Page:Œuvres de Philippe Desportes (éd. 1858).djvu/214

Le texte de cette page a été corrigé et est conforme au fac-similé.
122
LES AMOURS D’HIPPOLYTE.


XVII


Qu’une secrette ardeur me devore et saccage,
Et que, privé d’espoir, j’ayme, helas ! vainement,
Je ne m’en fasche point : je me plains seulement
Que mon œil n’est plus clair pour voir vostre visage.

Que ne suis-je l’oiseau ministre de l’orage,
Qui tient l’œil au soleil sans flechir nullement ?
Je seroy bien-heureux, voyant incessamment
La divine beauté qui me tient en servage.

Le malheur qui me guide est plein de grand’ rigueur,
Un monstre horrible à voir ne me fait point de peur,
Et je crain les regars d’une jeune deesse.

C’est Amour qui le fait, qui ne s’assouvit pas,
Le cruel, de ma mort, mais veut que mon trespas
Soit privé de tout point d’honneur et de liesse.


XVIII


Pourquoy si folement croyez-vous à un verre,
Voulant voir les beautez que vous avez des cieux ?
Mirez-vous dessus moy pour les connoistre mieux,
Et voyez de quels traits vostre bel œil m’enferre.

Un vieux chesne ou un pin, renversez contre terre,
Monstrent combien le vent est grand et furieux :
Aussi vous connoistrez le pouvoir de vos yeux,
Voyant par quels efforts vous me faites la guerre.
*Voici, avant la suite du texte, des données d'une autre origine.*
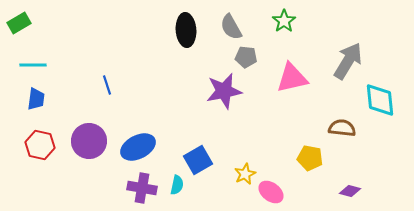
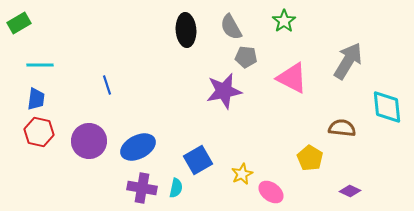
cyan line: moved 7 px right
pink triangle: rotated 40 degrees clockwise
cyan diamond: moved 7 px right, 7 px down
red hexagon: moved 1 px left, 13 px up
yellow pentagon: rotated 20 degrees clockwise
yellow star: moved 3 px left
cyan semicircle: moved 1 px left, 3 px down
purple diamond: rotated 10 degrees clockwise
Ma mort de vos beautez vous doit bien asseurer,
Joint que vous ne pouvez sans peril vous mirer :
Narcisse devint fleur d’avoir veu sa figure.

Craignez doncques, madame, un semblable danger,
Non de devenir fleur, mais de vous voir changer,
Par vostre œil de Méduse, en quelque roche dure[1].


XIX


L’arc de vos bruns sourcils mon cœur tyrannisans,
C’est l’arc mesme d’Amour, dont traistre il nous martire :

  1. Imité d’un sonnet italien qui commence par cette strophe :

    A che presti, superba, a un vetro fede ?
    Se ben comprender vuoi la tua bellezza,
    Specchiate in me : ch’ è tanta sua grandezza
    Quanto è l’ incendie mio, ch’ ogn’ altro eccede.